Between 1975 and 1991 Gorbachyov was the artistic director and chief director of the theater. He staged the productions: "Maria Tudor" by Victor Hugo (1964), "While the Heart beats" by Daniil Khrabrovitsky (1977), "Veranda in the Woods" by Ignaty Dvoretsky (1980), "Field Marshal Kutuzov" by Vladimir Solovyov (1985) and others.

===Film===
In the cinema, the actor began to appear in the 1950s after a successful debut as Khlestakov. He played mainly supporting roles, until the mid-1960s, when he started to get lead roles.
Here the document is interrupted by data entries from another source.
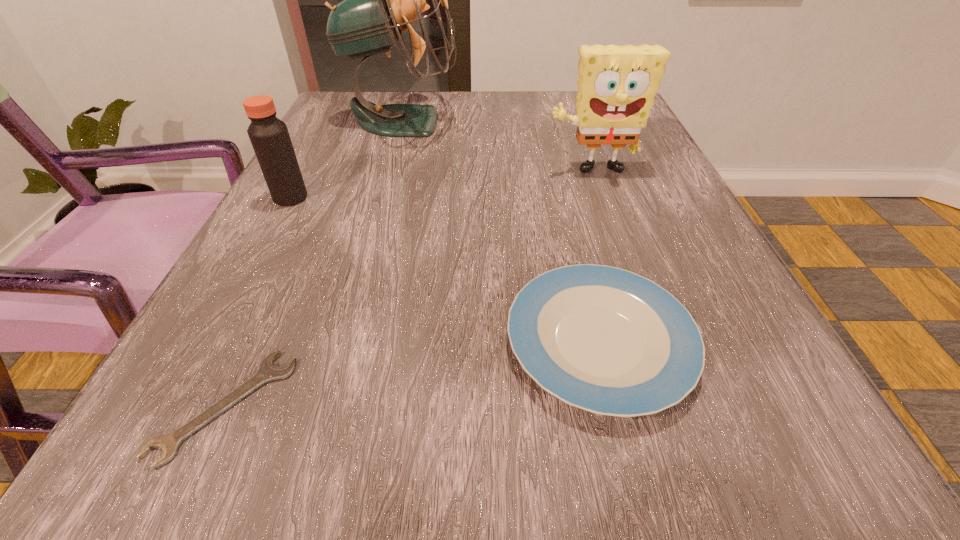
You are a GUI agent. You are given a task and a screenshot of the screen. Output one action in this format:
    pyautogui.click(x=<x>, y=<y>)
    Task: Click on the plate positioned at the right edge
    The image size is (960, 540).
    Given the screenshot: What is the action you would take?
    pyautogui.click(x=606, y=340)

At what (x,y) coordinates should I click in order to perform the action: click on object that is at the far left corner. Please return your answer as a coordinate pair (x, y). Looking at the image, I should click on pyautogui.click(x=380, y=0).

Identify the location of object that is at the near left corner. (170, 442).

Locate an element on the screen. The image size is (960, 540). object located at the near right corner is located at coordinates (606, 340).

The image size is (960, 540). Find the location of `vacant space at the far edge of the desktop`. vacant space at the far edge of the desktop is located at coordinates point(519,108).

Find the location of a particular element. free space at the near edge is located at coordinates (583, 481).

Locate an element on the screen. This screenshot has height=540, width=960. free region at the left edge is located at coordinates (258, 238).

Where is `free region at the right edge of the desktop`? The image size is (960, 540). free region at the right edge of the desktop is located at coordinates (707, 374).

You are a GUI agent. You are given a task and a screenshot of the screen. Output one action in this format:
    pyautogui.click(x=<x>, y=<y>)
    Task: Click on the unoccupied area between the wrench and the tallest object
    The width and height of the screenshot is (960, 540).
    Given the screenshot: What is the action you would take?
    pyautogui.click(x=314, y=264)

The height and width of the screenshot is (540, 960). Find the location of `vacant region between the shortest object and the tallest object`. vacant region between the shortest object and the tallest object is located at coordinates (314, 264).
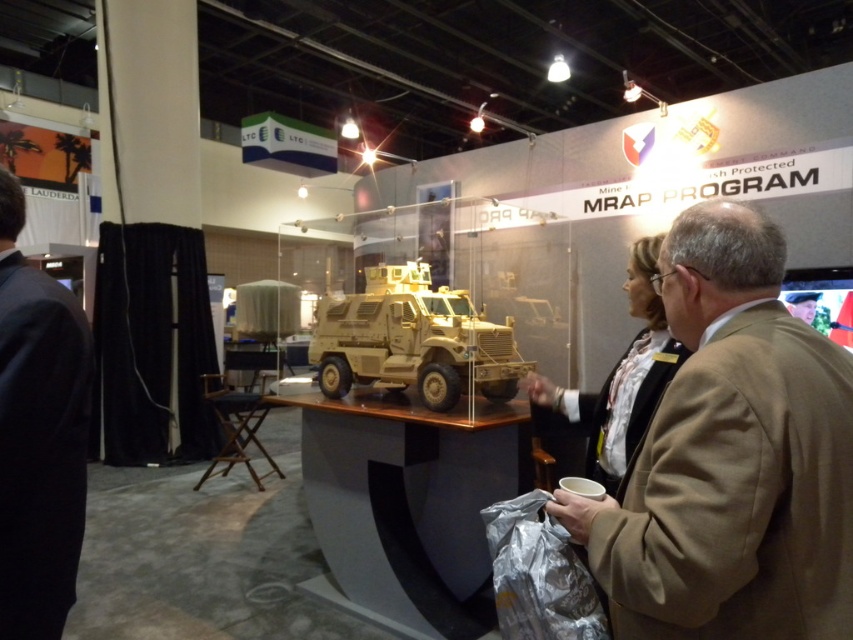
Between tan fabric suit at right and black suit at left, which one appears on the right side from the viewer's perspective?

tan fabric suit at right is more to the right.

Measure the distance between tan fabric suit at right and camera.

tan fabric suit at right and camera are 85.00 centimeters apart.

Is point (631, 502) less distant than point (74, 332)?

Yes, it is.

The image size is (853, 640). I want to click on tan fabric suit at right, so point(730,458).

Which is below, tan fabric suit at right or tan matte mrap at center?

tan fabric suit at right

Is tan fabric suit at right positioned behind tan matte mrap at center?

No, it is in front of tan matte mrap at center.

Is point (772, 573) farther from viewer compared to point (471, 305)?

No.

The width and height of the screenshot is (853, 640). What are the coordinates of `tan fabric suit at right` in the screenshot? It's located at (730, 458).

From the picture: Is black suit at left above tan matte mrap at center?

No, black suit at left is not above tan matte mrap at center.

Does black suit at left appear on the left side of tan matte mrap at center?

Yes, black suit at left is to the left of tan matte mrap at center.

Is point (4, 465) positioned behind point (392, 285)?

No, it is in front of (392, 285).

Locate an element on the screen. The height and width of the screenshot is (640, 853). black suit at left is located at coordinates (38, 435).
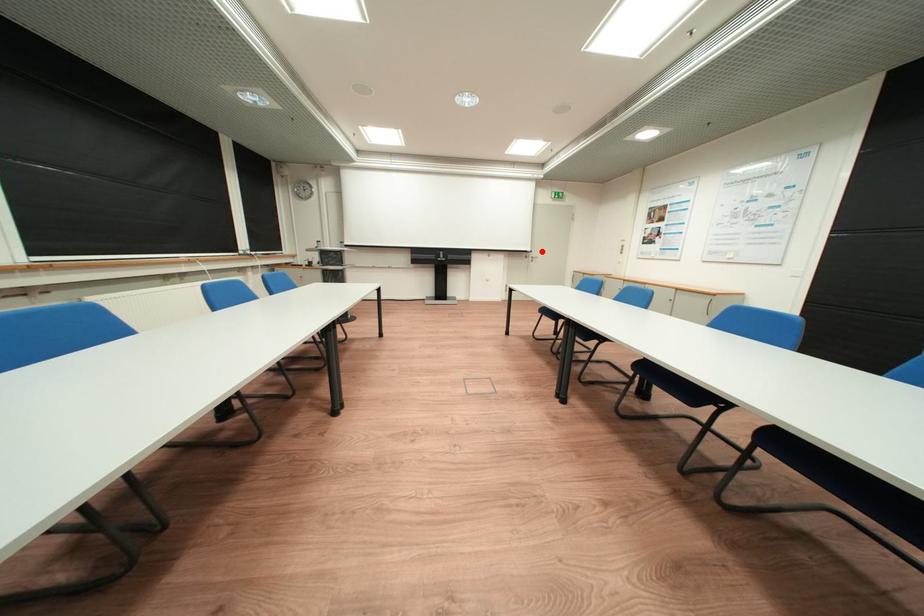
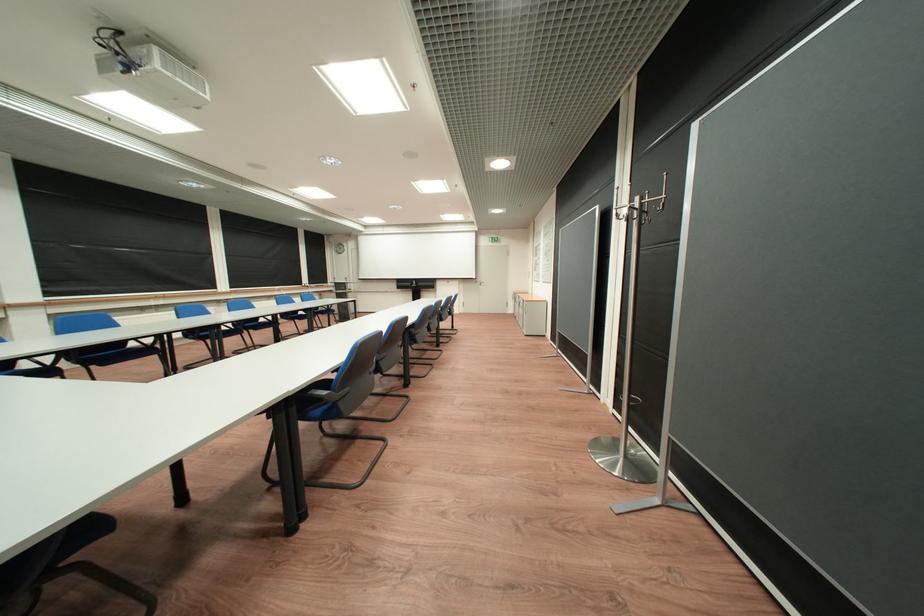
Find the pixel in the second image that matches the highlighted location in the first image.

(487, 278)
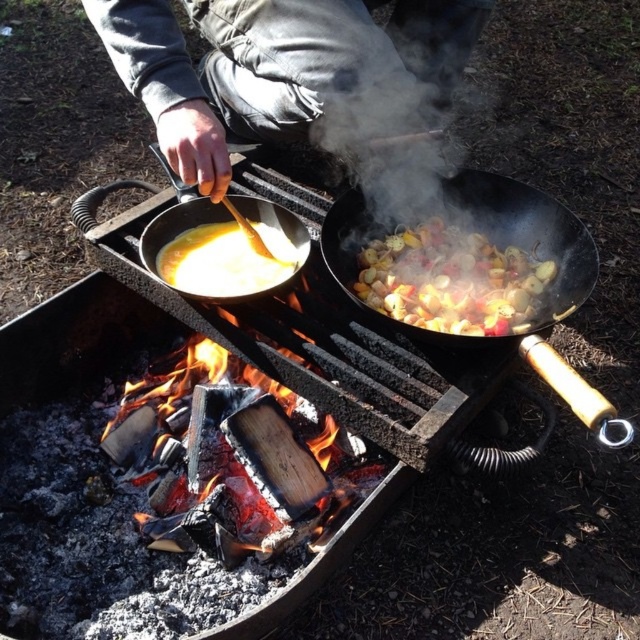
Question: Which point appears closest to the camera in this image?

Choices:
 (A) (186, 6)
 (B) (557, 316)
 (C) (196, 200)

Answer: (B)

Question: Which point appears farthest from the camera in this image?

Choices:
 (A) (420, 276)
 (B) (163, 241)
 (C) (576, 406)

Answer: (B)

Question: Which object is closer to the camera taking this photo?

Choices:
 (A) shiny metallic vegetables at center
 (B) matte black wok at center
 (C) gray fabric hand at upper center
 (D) black matte wok at center

Answer: (D)

Question: Is yellow creamy soup at center below matte black wok at center?

Choices:
 (A) no
 (B) yes

Answer: (B)

Question: Is shiny metallic vegetables at center closer to the viewer compared to matte black wok at center?

Choices:
 (A) no
 (B) yes

Answer: (A)

Question: Does yellow creamy soup at center appear on the right side of matte black wok at center?

Choices:
 (A) no
 (B) yes

Answer: (B)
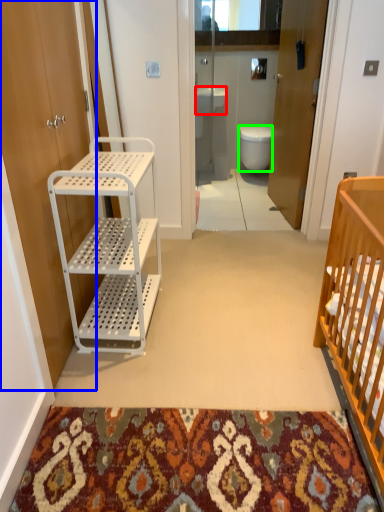
Question: Which is farther away from sink (highlighted by a red box)? door (highlighted by a blue box) or toilet (highlighted by a green box)?

Choices:
 (A) door
 (B) toilet

Answer: (A)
He starred in the film All Remains to People (1964), the crime drama Two Tickets for the afternoon session (1966). Gorbachyov participated in one of the well-known adaptations of Anton Chekhov, directed by Joseph Kheifitz on the novel Ionych (In the City of S) (1966).

The greatest success to Gorbachyov was the role of Alexander Yakushev in the serial television film directed by Sergei Kolosov Operation "Trust"(1967).
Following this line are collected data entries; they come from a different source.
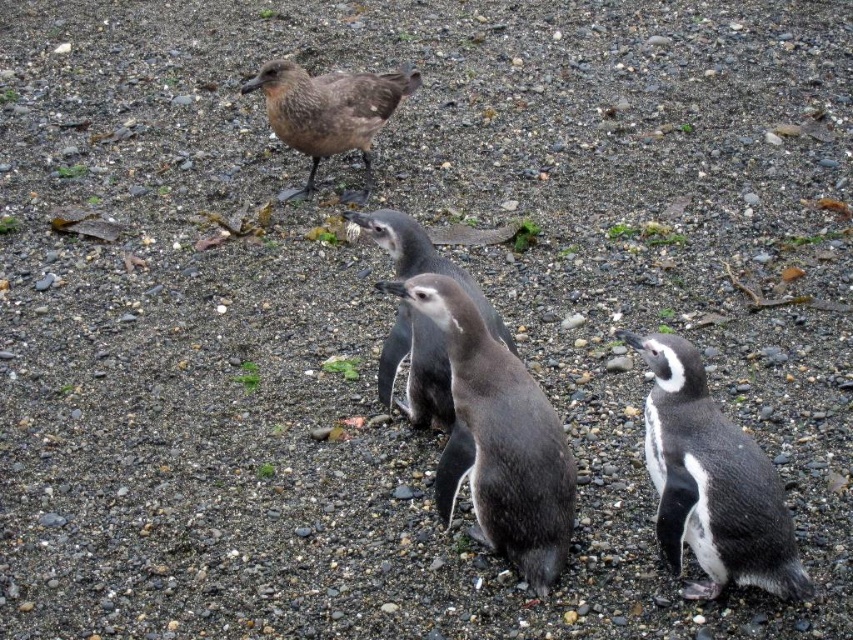
Which is more to the left, gray matte penguin at center or black glossy penguin at center?

From the viewer's perspective, black glossy penguin at center appears more on the left side.

Which of these two, gray matte penguin at center or black glossy penguin at center, stands taller?

With more height is gray matte penguin at center.

Identify the location of gray matte penguin at center. Image resolution: width=853 pixels, height=640 pixels. (498, 438).

Is gray matte penguin at center above gray matte penguin at lower right?

No.

Between gray matte penguin at center and gray matte penguin at lower right, which one is positioned higher?

Positioned higher is gray matte penguin at lower right.

Does point (503, 362) come closer to viewer compared to point (682, 477)?

No, it is not.

At what (x,y) coordinates should I click in order to perform the action: click on gray matte penguin at center. Please return your answer as a coordinate pair (x, y). The height and width of the screenshot is (640, 853). Looking at the image, I should click on (498, 438).

Which is in front, point (563, 548) or point (375, 131)?

Positioned in front is point (563, 548).

Which is more to the left, gray matte penguin at center or brown feathered bird at upper center?

brown feathered bird at upper center

This screenshot has width=853, height=640. In order to click on gray matte penguin at center in this screenshot , I will do `click(498, 438)`.

Locate an element on the screen. This screenshot has height=640, width=853. gray matte penguin at center is located at coordinates (498, 438).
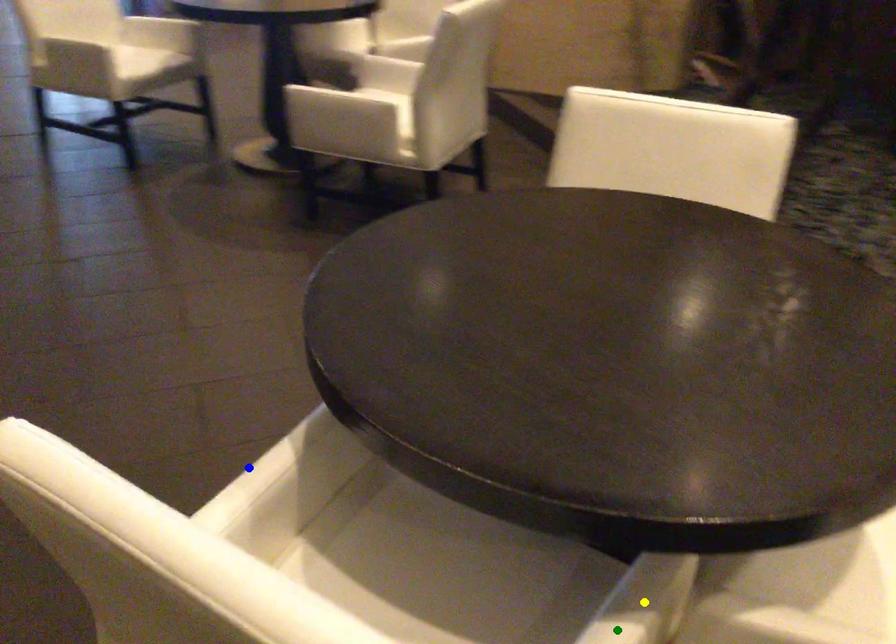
In the 1970s, Gorbachyov starred in the Detective Circle (1972) (sequel to the film Two Tickets for the Afternoon Session), historical-revolutionary film Sveaborg (1972), historical and biographical film Taming of the Fire (1972) and others.

In the 1980s, the artist performed roles in the films Seven Happy Notes (1981), Mother Mary (1982), For Blue Nights (1983), Prokhindiada, or Running in Place (1984) and others.
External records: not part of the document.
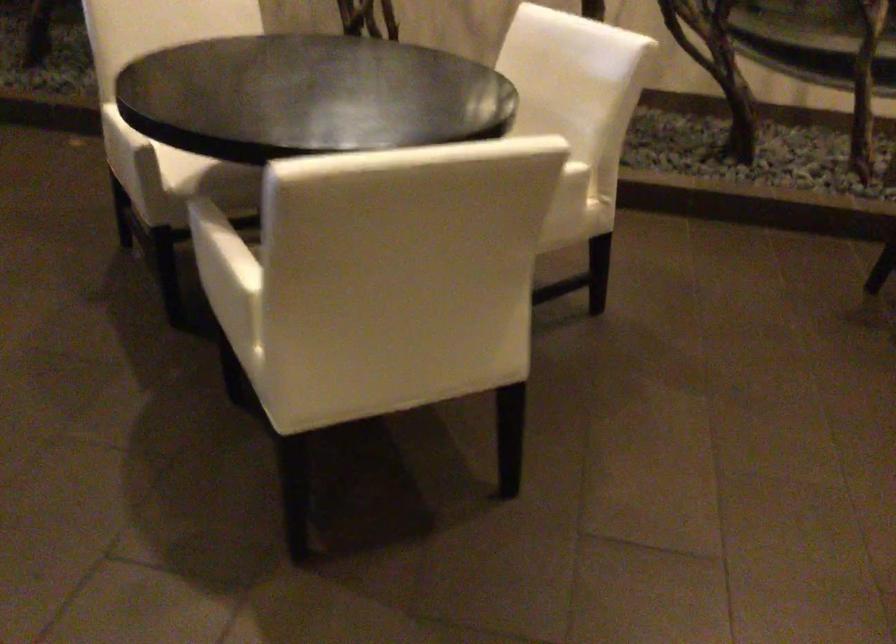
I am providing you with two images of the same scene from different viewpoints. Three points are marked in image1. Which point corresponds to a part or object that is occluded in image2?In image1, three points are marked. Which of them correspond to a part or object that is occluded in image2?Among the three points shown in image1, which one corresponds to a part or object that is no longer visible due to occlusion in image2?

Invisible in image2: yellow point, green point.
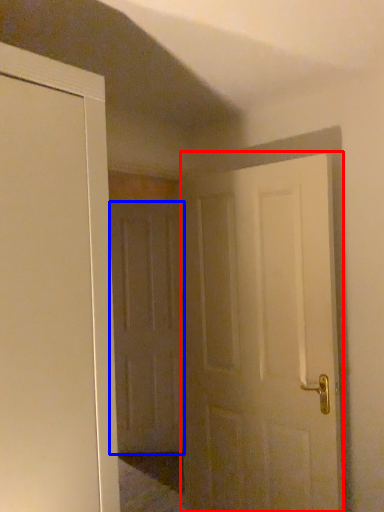
Question: Which of the following is the farthest to the observer, door (highlighted by a red box) or door (highlighted by a blue box)?

Choices:
 (A) door
 (B) door

Answer: (B)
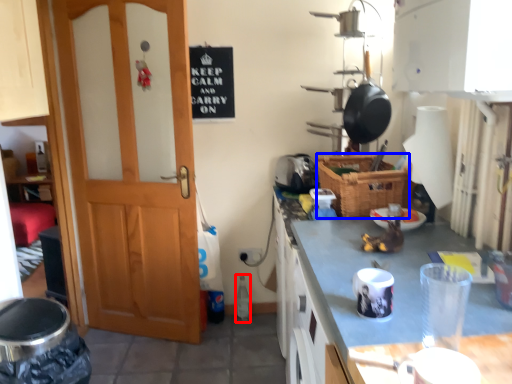
Question: Which point is closer to the camera, bottle (highlighted by a red box) or basket (highlighted by a blue box)?

Choices:
 (A) bottle
 (B) basket

Answer: (B)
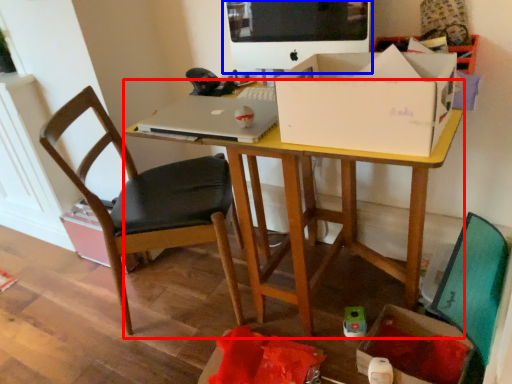
Question: Among these objects, which one is farthest to the camera, desk (highlighted by a red box) or computer monitor (highlighted by a blue box)?

Choices:
 (A) desk
 (B) computer monitor

Answer: (B)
From the early 1990s, the actor started to receive less roles. His last work was a role in the detective series At the Knives (1998). In total, the actor has more than 50 roles in the cinema.

===Teaching===
In 1958-1975 and 1979-1991 Gorbachyov taught at the Leningrad Institute of Theater, Music and Cinematography.
In 1992, Igor Gorbachyov founded the Theater Institute "School of Russian Drama" (now the theater art department of the School of Russian Drama named after Gorbachyov of the St. Petersburg State University of Service and Economics).

===Death===
On February 19, 2003, after a long illness, Gorbachyov died. The actor is buried at the Literary Bridge of the Volkovo Cemetery in St. Petersburg.

===Honors===
In 1972 he was awarded the title People's Artist of the USSR. In 1973, the actor became a laureate of the State Prize of the RSFSR named after Stanislavsky. In 1987 he was awarded the title of Hero of Socialist Labor. The artist was awarded the Order of the October Revolution (1971), the Friendship of Peoples (1977), the Red Banner of Labor (1982), the Order of Lenin (1987).

In 2003, the Institute "School of Russian Drama" was named after Igor Gorbachyov.

===Personal life===
Gorbachyov was married to actress Lyudmila Gorbachyova (1930–2010), with whom she lived in marriage for more than 50 years.

The actor had a son, Igor.

==Partial filmography==

- The Inspector-General (1952) as Ivan Alexandrovich Khlestakov, the 'inspector general'
- Lyubov Yarovaya (1953) as Fyodor Shvandya
- Belinsky (1953) as student
- Commander of the Ship (1954) as Plaksin
- A Crazy Day (1956) as Kostya Galushkin, Klava Ignatyuk's husband
- All Remains to People (1963) as Viktor Morozov
- Returned Music (1964) as Eric the Light-Eyed
- Little Hare (1965) as Shabashnikov
- Two Tickets for a Daytime Picture Show (1967) as Nikolayev
- In S. City (1967) as Turkin
- Taming of the Fire (1972) as Yevgeniy Ognev
- A Circle (1972) as police colonel Nikolay Nikolayev
- Eleven Hopes (1976) as Nikolai Ivanovich
- The Elder Son (1976, TV Movie) as Sarafanovs' neighbour (uncredited)
- Pugachev (1979) as Nikita Ivanovich Panin
- Behind the Blue Nights (1983, TV Movie) as Valery Zabotenko
- A Rogue's Saga (1984) as Mikhail Mikhailovich
- Silver Strings (1988) as Alexander III of Russia
- My Best Friend, General Vasili, Son of Joseph Stalin (1991) as Professor Serebrovsky

== Bibliography ==
- Ann C. Paietta. Saints, Clergy and Other Religious Figures on Film and Television, 1895–2003. McFarland, 2005.